Vaniver comments on Newcomb's Problem and Regret of Rationality - Less Wrong

64 Post author: Eliezer_Yudkowsky 31 January 2008 07:36PM

You are viewing a comment permalink. View the original post to see all comments and the full post content.

Comments (588)

Sort By: Old

You are viewing a single comment's thread. Show more comments above.

Comment author: Vaniver 12 July 2012 04:23:17PM *  0 points [-]

No, P(I'm wrong about something mathematical) is 1-epsilon. P(I'm wrong about this mathematical thing) is often low- like 2%, and sometimes actually 0, like when discussing the intersection of a set and its complement. It's defined to be the empty set- there's no way that it can fail to be the empty set. I may not have complete confidence in the rest of set theory, and I may not expect that the complement of a set (or the set itself) is always well-defined, but when I limit myself to probability measures over reasonable spaces then I'm content.

Comment author: Decius 16 July 2012 05:41:49PM 1 point [-]

So, for some particular aspects of math, you have certainty 1-epsilon, where epsilon is exactly zero?

What you are really doing is making the claim "Given that what I know about mathematics is correct, then the intersection of a set and its complement is the empty set."

Comment author: Vaniver 16 July 2012 07:33:04PM 0 points [-]

I was interpreting "something" as "at least one thing." Almost surely my understanding of mathematics as a whole is incorrect somewhere, but there are a handful of mathematical statements that I believe with complete metaphysical certitude.

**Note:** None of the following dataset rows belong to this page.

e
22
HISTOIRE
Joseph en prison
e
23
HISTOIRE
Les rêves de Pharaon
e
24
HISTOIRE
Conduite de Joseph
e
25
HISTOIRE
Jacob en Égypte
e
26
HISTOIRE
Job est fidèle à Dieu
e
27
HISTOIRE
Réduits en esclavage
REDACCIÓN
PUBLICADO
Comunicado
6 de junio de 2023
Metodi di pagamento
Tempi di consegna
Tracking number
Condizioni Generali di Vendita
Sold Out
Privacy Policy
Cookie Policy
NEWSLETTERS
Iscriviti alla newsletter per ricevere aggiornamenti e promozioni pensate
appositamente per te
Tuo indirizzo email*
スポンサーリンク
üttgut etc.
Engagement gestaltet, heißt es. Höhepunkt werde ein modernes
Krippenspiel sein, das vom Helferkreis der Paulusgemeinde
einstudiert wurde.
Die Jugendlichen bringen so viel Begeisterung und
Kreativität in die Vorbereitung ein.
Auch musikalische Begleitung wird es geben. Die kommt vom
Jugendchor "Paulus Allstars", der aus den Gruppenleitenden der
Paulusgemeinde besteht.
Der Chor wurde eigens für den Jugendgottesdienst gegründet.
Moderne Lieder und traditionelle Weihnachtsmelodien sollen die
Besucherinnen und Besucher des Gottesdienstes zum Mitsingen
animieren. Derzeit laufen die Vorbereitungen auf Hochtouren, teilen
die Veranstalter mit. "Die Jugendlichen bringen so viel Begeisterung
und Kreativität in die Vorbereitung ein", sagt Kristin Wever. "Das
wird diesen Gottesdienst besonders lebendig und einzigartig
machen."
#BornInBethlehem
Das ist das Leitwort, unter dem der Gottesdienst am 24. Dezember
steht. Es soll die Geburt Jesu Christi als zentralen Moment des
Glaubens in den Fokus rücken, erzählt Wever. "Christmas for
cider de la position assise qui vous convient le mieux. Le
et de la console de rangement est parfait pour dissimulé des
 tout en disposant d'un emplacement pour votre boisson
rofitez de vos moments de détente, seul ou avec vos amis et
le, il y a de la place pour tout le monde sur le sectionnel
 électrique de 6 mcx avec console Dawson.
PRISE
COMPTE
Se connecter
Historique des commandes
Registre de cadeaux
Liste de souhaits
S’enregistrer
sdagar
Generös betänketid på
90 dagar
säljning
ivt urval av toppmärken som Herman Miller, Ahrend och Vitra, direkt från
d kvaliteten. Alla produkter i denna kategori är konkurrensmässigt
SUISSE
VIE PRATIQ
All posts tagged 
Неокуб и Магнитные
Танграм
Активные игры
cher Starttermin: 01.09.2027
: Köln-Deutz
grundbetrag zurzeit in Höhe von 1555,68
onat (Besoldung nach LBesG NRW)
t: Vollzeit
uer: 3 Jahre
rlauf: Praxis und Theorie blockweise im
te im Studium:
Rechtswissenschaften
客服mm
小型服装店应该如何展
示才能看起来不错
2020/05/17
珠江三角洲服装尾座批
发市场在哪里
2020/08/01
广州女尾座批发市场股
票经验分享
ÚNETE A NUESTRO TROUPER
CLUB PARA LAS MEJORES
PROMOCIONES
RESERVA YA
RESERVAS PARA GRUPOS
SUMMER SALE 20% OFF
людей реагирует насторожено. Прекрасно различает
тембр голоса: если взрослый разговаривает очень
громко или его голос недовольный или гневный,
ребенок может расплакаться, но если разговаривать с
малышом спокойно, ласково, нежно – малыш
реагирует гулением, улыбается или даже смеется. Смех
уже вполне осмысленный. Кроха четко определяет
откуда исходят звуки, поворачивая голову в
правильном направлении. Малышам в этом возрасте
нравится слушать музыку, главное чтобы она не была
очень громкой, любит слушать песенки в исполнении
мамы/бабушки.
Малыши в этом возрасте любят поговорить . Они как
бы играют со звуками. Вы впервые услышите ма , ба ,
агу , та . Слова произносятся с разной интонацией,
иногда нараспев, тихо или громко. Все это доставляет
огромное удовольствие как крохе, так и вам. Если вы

What you are really doing is making the claim "Given that what I know about mathematics is correct, then the intersection of a set and its complement is the empty set."

"Correct" is an unclear word, here. Suppose I start off with a handful of axioms. What is the probability that one of the axioms is true / correct? In the context of that system, 1, since it's the starting point. Now, the axioms might not be useful or relevant to reality, and the axioms may conflict and thus the system isn't internally consistent (i.e. statements having probability 0 and 1 simultaneously). And so the geometer who is only 1-epsilon sure that Euclid's axioms describe the real world will be able to update gracefully when presented with evidence that real space is curved, even though they retain the same confidence in their Euclidean proofs (as they apply to abstract concepts).

Basically, I only agree with this post when it comes to statements about which uncertainty is reasonable. If you require 1-epsilon certainty for anything, even P(A|A), then you break the math of probability.